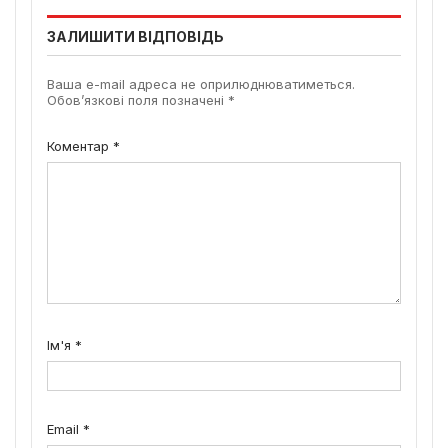
ЗАЛИШИТИ ВІДПОВІДЬ
Ваша e-mail адреса не оприлюднюватиметься.
Обов’язкові поля позначені
*
Коментар
*
Ім'я
*
Email
*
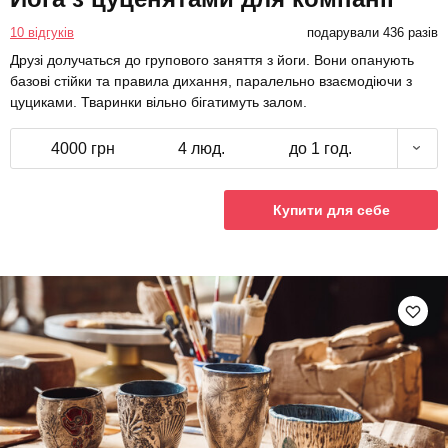
10 відгуків
подарували 436 разів
Друзі долучаться до групового заняття з йоги. Вони опанують
базові стійки та правила дихання, паралельно взаємодіючи з
цуциками. Тваринки вільно бігатимуть залом.
4000 грн
4 люд.
до 1 год.
Купити для себе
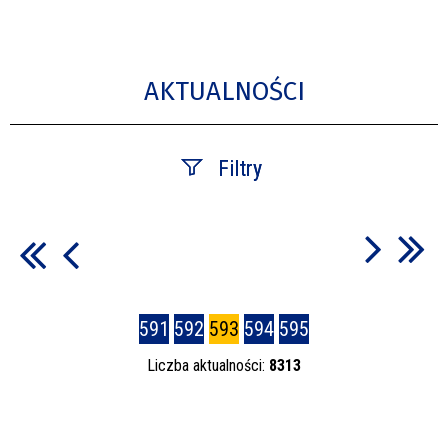
AKTUALNOŚCI
Filtry
Szukana fraza
Data publikacji
591
592
593
594
595
—
Liczba aktualności:
8313
Kategoria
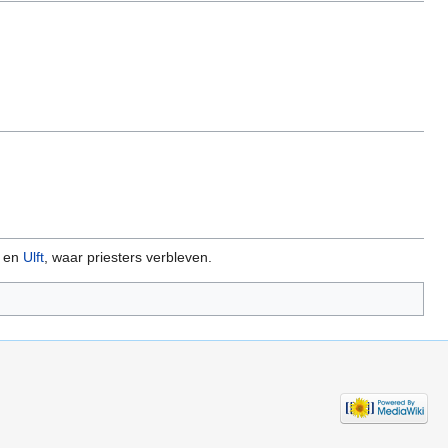
en
Ulft
, waar priesters verbleven.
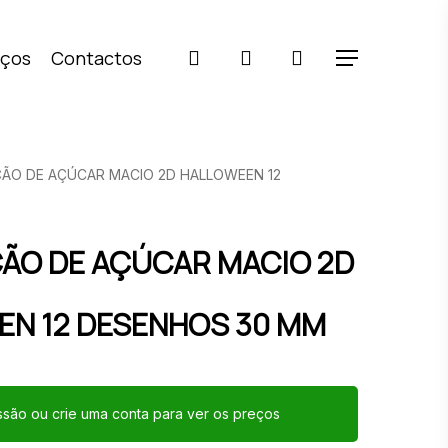
pesquisar
account
iços
Contactos
Menu
ÃO DE AÇÚCAR MACIO 2D HALLOWEEN 12
ÃO DE AÇÚCAR MACIO 2D
EN 12 DESENHOS 30 MM
essão ou crie uma conta para ver os preços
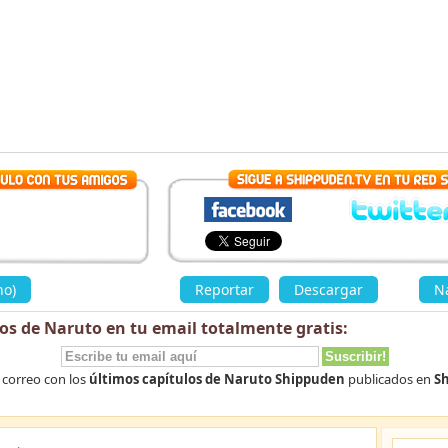
no)
»
Reportar
Descargar
«
Na
los de Naruto en tu email totalmente
gratis
:
 correo con los
últimos capítulos de Naruto Shippuden
publicados en
Sh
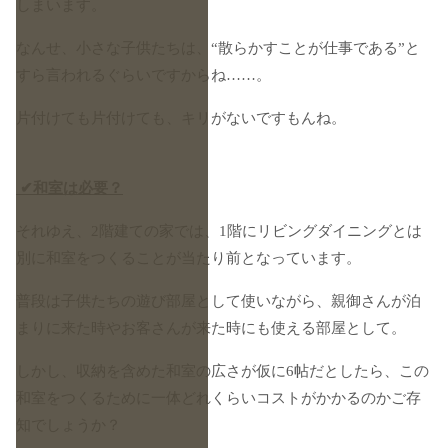
しまいます。
なんせ、小さな子供たちは、“散らかすことが仕事である”と
すら言われるぐらいですからね……。
片付けても片付けても、キリがないですもんね。
✔和室は必要？
それゆえ、2階建ての家では、1階にリビングダイニングとは
別に和室をつくることが当たり前となっています。
普段は子供たちの遊び部屋として使いながら、親御さんが泊
まりに来た時やお客さんが来た時にも使える部屋として。
しかし、収納を含めた和室の広さが仮に6帖だとしたら、この
和室をつくるために一体どれくらいコストがかかるのかご存
知でしょうか？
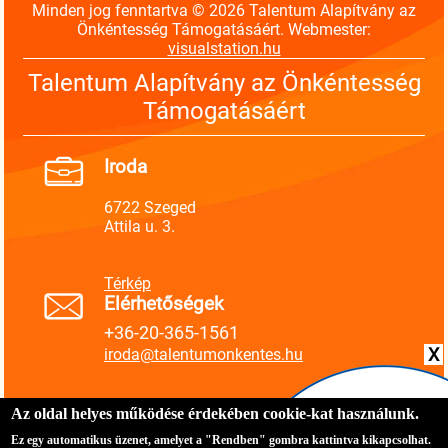
Minden jog fenntartva © 2026 Talentum Alapítvány az
Önkéntesség Támogatásáért. Webmester:
visualstation.hu
Talentum Alapítvány az Önkéntesség
Támogatásáért
Iroda
6722 Szeged
Attila u. 3.
Térkép
Elérhetőségek
+36-20-365-1561
X
iroda@talentumonkentes.hu
Az oldal helyes működése érdekében cookie-kat használunk.
Ez egy automatikus üzenet, amelyet a "Rendben" gombra kattintva kikapcsolhat.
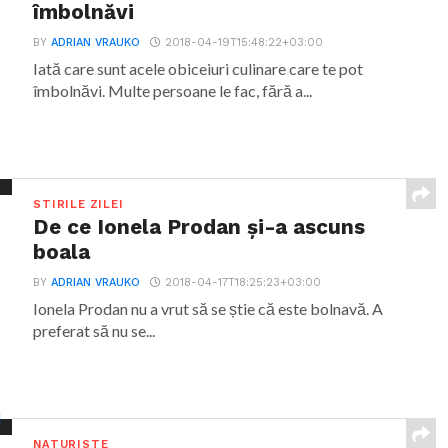
îmbolnăvi
BY
ADRIAN VRAUKO
2018-04-19T15:48:22+03:00
Iată care sunt acele obiceiuri culinare care te pot
îmbolnăvi. Multe persoane le fac, fără a...
STIRILE ZILEI
De ce Ionela Prodan și-a ascuns
boala
BY
ADRIAN VRAUKO
2018-04-17T18:25:23+03:00
Ionela Prodan nu a vrut să se știe că este bolnavă. A
preferat să nu se...
NATURISTE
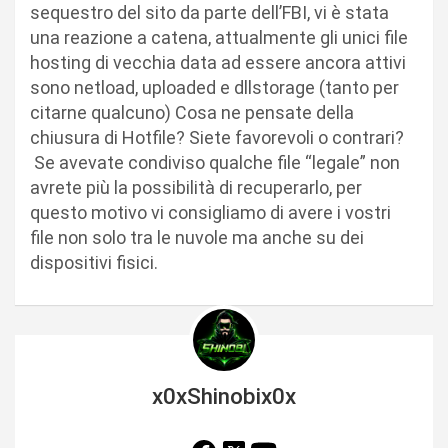
sequestro del sito da parte dell’FBI, vi è stata
una reazione a catena, attualmente gli unici file
hosting di vecchia data ad essere ancora attivi
sono netload, uploaded e dllstorage (tanto per
citarne qualcuno) Cosa ne pensate della
chiusura di Hotfile? Siete favorevoli o contrari?
Se avevate condiviso qualche file “legale” non
avrete più la possibilità di recuperarlo, per
questo motivo vi consigliamo di avere i vostri
file non solo tra le nuvole ma anche su dei
dispositivi fisici.
x0xShinobix0x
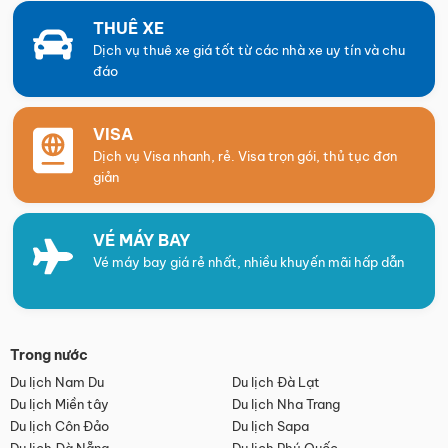
THUÊ XE
Dịch vụ thuê xe giá tốt từ các nhà xe uy tín và chu
đáo
VISA
Dịch vụ Visa nhanh, rẻ. Visa trọn gói, thủ tục đơn
giản
VÉ MÁY BAY
Vé máy bay giá rẻ nhất, nhiều khuyến mãi hấp dẫn
Trong nước
Du lịch Nam Du
Du lịch Đà Lạt
Du lịch Miền tây
Du lịch Nha Trang
Du lịch Côn Đảo
Du lịch Sapa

Work required. Every record must be returned exactly. Leave its pictures out.

Answer.
ЗАЛИШИТИ ВІДПОВІДЬ
Ваша e-mail адреса не оприлюднюватиметься.
Обов’язкові поля позначені
*
Коментар
*
Ім'я
*
Email
*
10 відгуків
подарували 436 разів
Друзі долучаться до групового заняття з йоги. Вони опанують
базові стійки та правила дихання, паралельно взаємодіючи з
цуциками. Тваринки вільно бігатимуть залом.
4000 грн
4 люд.
до 1 год.
Купити для себе
AKTUALNOŚCI
Filtry
Szukana fraza
Data publikacji
591
592
593
594
595
—
Liczba aktualności:
8313
Kategoria
en
Ulft
, waar priesters verbleven.
pesquisar
account
iços
Contactos
Menu
ÃO DE AÇÚCAR MACIO 2D HALLOWEEN 12
ÃO DE AÇÚCAR MACIO 2D
EN 12 DESENHOS 30 MM
essão ou crie uma conta para ver os preços
no)
»
Reportar
Descargar
«
Na
los de Naruto en tu email totalmente
gratis
:
 correo con los
últimos capítulos de Naruto Shippuden
publicados en
Sh
しまいます。
なんせ、小さな子供たちは、“散らかすことが仕事である”と
すら言われるぐらいですからね……。
片付けても片付けても、キリがないですもんね。
✔和室は必要？
それゆえ、2階建ての家では、1階にリビングダイニングとは
別に和室をつくることが当たり前となっています。
普段は子供たちの遊び部屋として使いながら、親御さんが泊
まりに来た時やお客さんが来た時にも使える部屋として。
しかし、収納を含めた和室の広さが仮に6帖だとしたら、この
和室をつくるために一体どれくらいコストがかかるのかご存
知でしょうか？
Minden jog fenntartva © 2026 Talentum Alapítvány az
Önkéntesség Támogatásáért. Webmester:
visualstation.hu
Talentum Alapítvány az Önkéntesség
Támogatásáért
Iroda
6722 Szeged
Attila u. 3.
Térkép
Elérhetőségek
+36-20-365-1561
X
iroda@talentumonkentes.hu
Az oldal helyes működése érdekében cookie-kat használunk.
Ez egy automatikus üzenet, amelyet a "Rendben" gombra kattintva kikapcsolhat.
îmbolnăvi
BY
ADRIAN VRAUKO
2018-04-19T15:48:22+03:00
Iată care sunt acele obiceiuri culinare care te pot
îmbolnăvi. Multe persoane le fac, fără a...
STIRILE ZILEI
De ce Ionela Prodan și-a ascuns
boala
BY
ADRIAN VRAUKO
2018-04-17T18:25:23+03:00
Ionela Prodan nu a vrut să se știe că este bolnavă. A
preferat să nu se...
NATURISTE
sequestro del sito da parte dell’FBI, vi è stata
una reazione a catena, attualmente gli unici file
hosting di vecchia data ad essere ancora attivi
sono netload, uploaded e dllstorage (tanto per
citarne qualcuno) Cosa ne pensate della
chiusura di Hotfile? Siete favorevoli o contrari?
Se avevate condiviso qualche file “legale” non
avrete più la possibilità di recuperarlo, per
questo motivo vi consigliamo di avere i vostri
file non solo tra le nuvole ma anche su dei
dispositivi fisici.
x0xShinobix0x
THUÊ XE
Dịch vụ thuê xe giá tốt từ các nhà xe uy tín và chu
đáo
VISA
Dịch vụ Visa nhanh, rẻ. Visa trọn gói, thủ tục đơn
giản
VÉ MÁY BAY
Vé máy bay giá rẻ nhất, nhiều khuyến mãi hấp dẫn
Trong nước
Du lịch Nam Du
Du lịch Đà Lạt
Du lịch Miền tây
Du lịch Nha Trang
Du lịch Côn Đảo
Du lịch Sapa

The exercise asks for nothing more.